** EXERCISE PROMPT **
Check every line in the listing below for "eyes". Copy the ones where it occurs.

** GIVEN DATA **
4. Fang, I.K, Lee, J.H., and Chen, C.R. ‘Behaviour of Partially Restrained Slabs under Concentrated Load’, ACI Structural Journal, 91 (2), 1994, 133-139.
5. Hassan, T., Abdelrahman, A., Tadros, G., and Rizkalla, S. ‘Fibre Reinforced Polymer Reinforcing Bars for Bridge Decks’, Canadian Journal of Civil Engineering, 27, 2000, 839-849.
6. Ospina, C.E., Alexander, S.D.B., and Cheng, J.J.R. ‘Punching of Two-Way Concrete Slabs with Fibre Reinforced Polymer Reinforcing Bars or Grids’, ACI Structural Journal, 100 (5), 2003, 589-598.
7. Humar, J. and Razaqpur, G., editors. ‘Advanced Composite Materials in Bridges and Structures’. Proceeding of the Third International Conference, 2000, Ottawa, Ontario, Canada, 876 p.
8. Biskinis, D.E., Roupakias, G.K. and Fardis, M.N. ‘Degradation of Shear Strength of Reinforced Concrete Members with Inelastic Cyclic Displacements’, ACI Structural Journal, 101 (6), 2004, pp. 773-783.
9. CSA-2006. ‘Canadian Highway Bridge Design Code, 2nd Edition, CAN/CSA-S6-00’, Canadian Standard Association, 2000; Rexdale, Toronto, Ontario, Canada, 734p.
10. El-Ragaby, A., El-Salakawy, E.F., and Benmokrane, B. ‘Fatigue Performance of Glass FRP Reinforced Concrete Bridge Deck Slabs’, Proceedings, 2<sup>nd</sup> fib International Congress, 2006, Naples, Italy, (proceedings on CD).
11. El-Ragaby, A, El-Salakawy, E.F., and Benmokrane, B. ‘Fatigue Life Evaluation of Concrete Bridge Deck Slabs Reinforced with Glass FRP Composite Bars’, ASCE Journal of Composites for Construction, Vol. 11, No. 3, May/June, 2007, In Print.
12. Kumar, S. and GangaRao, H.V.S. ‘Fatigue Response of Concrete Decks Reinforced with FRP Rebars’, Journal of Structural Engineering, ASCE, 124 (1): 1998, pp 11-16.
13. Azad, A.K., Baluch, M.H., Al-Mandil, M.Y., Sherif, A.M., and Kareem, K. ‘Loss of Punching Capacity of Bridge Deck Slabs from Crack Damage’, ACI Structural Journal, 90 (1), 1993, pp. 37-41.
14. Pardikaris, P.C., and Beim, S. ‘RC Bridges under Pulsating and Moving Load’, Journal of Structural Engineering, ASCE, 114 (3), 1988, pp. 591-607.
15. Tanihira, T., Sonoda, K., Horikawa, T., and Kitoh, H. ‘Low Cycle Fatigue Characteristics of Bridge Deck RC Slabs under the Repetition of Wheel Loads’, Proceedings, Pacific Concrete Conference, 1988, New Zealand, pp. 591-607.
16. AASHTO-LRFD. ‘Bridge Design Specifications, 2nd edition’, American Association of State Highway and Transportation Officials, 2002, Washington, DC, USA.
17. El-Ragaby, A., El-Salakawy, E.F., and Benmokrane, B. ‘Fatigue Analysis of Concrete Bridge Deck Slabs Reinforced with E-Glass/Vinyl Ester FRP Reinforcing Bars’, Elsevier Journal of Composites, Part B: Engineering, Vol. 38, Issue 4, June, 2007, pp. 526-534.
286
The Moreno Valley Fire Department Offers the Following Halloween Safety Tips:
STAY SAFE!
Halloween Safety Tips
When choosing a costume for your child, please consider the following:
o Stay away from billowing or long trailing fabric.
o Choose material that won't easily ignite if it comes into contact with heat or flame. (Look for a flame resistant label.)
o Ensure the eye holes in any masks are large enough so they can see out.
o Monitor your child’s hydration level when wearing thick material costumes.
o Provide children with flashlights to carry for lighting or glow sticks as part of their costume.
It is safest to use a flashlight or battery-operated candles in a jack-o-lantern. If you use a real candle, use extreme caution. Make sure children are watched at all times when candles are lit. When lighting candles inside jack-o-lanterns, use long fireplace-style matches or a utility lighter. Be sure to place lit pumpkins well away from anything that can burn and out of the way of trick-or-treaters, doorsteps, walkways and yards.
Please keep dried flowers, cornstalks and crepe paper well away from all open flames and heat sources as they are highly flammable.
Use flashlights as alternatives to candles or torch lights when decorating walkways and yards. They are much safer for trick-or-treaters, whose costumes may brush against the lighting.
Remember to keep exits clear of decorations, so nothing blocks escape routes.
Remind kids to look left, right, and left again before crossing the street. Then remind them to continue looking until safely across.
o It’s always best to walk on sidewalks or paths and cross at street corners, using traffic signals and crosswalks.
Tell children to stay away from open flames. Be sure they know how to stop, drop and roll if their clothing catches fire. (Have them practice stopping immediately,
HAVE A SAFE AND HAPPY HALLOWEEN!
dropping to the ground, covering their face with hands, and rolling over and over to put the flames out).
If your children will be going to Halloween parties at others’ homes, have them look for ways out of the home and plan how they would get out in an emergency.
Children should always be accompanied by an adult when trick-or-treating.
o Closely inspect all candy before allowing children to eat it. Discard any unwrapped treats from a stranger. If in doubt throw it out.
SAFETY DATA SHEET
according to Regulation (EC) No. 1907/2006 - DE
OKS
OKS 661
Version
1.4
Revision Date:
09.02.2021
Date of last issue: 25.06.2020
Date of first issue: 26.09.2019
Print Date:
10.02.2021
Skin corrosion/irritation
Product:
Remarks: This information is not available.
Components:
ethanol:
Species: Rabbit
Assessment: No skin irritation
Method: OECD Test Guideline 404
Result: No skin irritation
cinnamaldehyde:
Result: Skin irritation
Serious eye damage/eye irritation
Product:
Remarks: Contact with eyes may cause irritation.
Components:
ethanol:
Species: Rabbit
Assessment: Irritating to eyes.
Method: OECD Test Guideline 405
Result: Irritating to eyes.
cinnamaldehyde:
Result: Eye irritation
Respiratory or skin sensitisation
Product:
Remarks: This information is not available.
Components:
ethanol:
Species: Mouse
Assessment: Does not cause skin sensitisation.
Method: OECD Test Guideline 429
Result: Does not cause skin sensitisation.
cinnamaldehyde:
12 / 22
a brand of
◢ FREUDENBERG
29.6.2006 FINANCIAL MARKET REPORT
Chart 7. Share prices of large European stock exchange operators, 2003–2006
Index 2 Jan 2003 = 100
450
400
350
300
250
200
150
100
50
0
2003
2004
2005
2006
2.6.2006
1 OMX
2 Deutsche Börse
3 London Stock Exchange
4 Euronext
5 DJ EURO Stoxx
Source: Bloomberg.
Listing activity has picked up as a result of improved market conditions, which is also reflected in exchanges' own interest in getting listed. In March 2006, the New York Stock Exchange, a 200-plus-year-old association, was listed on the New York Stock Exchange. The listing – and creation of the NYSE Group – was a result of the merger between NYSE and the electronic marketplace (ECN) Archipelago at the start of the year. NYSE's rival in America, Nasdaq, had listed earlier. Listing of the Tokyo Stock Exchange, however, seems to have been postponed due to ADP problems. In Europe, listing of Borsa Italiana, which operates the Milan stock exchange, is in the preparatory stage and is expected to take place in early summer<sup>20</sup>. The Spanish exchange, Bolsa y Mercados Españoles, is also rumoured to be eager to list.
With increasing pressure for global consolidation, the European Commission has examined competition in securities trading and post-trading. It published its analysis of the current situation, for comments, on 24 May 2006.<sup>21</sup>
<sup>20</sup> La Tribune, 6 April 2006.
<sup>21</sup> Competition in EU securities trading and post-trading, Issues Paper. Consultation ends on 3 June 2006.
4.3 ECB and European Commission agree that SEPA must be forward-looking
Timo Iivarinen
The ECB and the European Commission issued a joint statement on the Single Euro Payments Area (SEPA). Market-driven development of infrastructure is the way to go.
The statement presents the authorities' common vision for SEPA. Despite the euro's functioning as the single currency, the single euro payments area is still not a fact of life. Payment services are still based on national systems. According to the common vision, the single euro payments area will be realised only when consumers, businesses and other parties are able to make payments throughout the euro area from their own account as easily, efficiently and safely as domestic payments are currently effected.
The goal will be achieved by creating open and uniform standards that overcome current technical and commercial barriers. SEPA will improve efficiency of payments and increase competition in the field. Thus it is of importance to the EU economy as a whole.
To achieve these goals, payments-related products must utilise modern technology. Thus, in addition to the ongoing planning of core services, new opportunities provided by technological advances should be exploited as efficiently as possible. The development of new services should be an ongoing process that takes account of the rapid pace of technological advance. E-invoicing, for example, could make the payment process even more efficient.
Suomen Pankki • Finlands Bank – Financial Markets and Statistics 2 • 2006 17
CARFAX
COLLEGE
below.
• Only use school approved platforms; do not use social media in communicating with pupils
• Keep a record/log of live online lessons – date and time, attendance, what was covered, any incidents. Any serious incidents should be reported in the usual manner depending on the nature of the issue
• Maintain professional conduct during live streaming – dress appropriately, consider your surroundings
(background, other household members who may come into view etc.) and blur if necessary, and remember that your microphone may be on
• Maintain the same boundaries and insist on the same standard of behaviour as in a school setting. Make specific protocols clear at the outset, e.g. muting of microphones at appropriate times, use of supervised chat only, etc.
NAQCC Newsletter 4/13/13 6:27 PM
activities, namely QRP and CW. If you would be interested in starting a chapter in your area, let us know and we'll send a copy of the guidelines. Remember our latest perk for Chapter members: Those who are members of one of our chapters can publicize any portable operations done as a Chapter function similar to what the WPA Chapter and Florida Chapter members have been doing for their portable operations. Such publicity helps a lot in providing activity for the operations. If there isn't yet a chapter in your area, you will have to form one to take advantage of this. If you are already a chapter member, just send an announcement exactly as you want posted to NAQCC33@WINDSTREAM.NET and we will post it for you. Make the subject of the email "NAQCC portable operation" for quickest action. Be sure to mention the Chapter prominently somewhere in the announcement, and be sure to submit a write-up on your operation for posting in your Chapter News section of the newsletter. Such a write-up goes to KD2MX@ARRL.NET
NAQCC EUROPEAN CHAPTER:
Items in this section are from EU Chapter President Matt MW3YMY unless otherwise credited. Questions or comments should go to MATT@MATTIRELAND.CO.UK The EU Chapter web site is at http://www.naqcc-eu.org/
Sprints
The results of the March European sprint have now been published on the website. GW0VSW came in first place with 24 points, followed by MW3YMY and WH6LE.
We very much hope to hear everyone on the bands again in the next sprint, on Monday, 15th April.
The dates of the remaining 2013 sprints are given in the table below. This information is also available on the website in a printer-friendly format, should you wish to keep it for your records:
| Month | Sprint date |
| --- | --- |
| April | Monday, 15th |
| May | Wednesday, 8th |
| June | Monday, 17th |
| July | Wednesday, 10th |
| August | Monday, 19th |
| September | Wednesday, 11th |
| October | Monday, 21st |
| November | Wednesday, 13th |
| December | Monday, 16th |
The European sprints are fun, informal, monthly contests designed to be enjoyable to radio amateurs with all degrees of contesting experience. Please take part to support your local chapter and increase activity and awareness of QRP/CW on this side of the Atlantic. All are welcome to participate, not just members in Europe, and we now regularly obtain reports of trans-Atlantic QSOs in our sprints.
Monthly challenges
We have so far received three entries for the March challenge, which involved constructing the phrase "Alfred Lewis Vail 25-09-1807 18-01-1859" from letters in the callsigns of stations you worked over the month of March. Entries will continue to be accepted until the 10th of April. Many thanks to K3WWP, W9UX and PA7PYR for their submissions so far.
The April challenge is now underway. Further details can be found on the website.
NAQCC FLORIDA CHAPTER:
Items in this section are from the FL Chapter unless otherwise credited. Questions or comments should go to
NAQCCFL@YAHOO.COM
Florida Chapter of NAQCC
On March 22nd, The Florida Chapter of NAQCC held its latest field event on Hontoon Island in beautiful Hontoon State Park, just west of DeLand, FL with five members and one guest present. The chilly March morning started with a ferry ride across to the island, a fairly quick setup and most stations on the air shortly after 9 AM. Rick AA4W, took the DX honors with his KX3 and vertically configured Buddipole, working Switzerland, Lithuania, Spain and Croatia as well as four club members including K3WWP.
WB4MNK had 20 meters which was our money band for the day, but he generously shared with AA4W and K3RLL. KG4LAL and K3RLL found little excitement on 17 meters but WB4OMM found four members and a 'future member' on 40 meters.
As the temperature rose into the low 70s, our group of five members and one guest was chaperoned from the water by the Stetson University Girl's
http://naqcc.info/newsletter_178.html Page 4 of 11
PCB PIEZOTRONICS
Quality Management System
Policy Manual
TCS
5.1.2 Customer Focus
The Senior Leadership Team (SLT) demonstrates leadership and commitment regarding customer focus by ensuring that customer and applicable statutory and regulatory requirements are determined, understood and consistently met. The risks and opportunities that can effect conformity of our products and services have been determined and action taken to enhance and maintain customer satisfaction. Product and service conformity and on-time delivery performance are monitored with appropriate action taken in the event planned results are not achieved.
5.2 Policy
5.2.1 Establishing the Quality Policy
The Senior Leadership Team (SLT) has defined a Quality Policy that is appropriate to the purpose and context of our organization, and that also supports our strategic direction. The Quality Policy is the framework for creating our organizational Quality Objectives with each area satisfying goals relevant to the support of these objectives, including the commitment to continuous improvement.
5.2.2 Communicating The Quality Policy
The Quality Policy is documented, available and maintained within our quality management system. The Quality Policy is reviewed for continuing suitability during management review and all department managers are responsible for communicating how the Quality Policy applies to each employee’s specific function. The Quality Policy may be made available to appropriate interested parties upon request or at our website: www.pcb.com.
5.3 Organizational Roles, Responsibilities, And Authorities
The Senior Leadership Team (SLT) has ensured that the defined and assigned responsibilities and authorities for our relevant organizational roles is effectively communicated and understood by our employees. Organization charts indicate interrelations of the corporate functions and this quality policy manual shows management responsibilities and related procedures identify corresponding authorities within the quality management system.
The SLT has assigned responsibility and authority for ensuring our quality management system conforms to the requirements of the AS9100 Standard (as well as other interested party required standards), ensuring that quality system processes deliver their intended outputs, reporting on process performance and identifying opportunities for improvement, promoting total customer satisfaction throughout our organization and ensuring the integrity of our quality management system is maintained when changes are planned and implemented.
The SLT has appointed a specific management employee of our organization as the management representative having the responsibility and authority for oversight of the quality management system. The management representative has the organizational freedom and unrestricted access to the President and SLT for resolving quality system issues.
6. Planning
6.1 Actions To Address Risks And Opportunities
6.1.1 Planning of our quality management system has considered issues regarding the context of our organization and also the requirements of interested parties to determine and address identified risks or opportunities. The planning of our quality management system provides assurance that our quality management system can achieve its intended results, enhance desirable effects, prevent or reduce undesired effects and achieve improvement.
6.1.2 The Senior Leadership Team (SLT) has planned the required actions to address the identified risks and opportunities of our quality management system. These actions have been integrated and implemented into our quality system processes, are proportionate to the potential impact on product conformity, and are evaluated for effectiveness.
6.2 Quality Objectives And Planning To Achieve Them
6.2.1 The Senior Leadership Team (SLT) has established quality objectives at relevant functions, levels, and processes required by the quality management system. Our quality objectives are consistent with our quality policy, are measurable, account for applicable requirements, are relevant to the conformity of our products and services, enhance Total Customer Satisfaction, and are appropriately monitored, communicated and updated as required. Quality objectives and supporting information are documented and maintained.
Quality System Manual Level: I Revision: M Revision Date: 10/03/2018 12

** SOLVED EXERCISE **
Remarks: Contact with eyes may cause irritation.
Assessment: Irritating to eyes.
Result: Irritating to eyes.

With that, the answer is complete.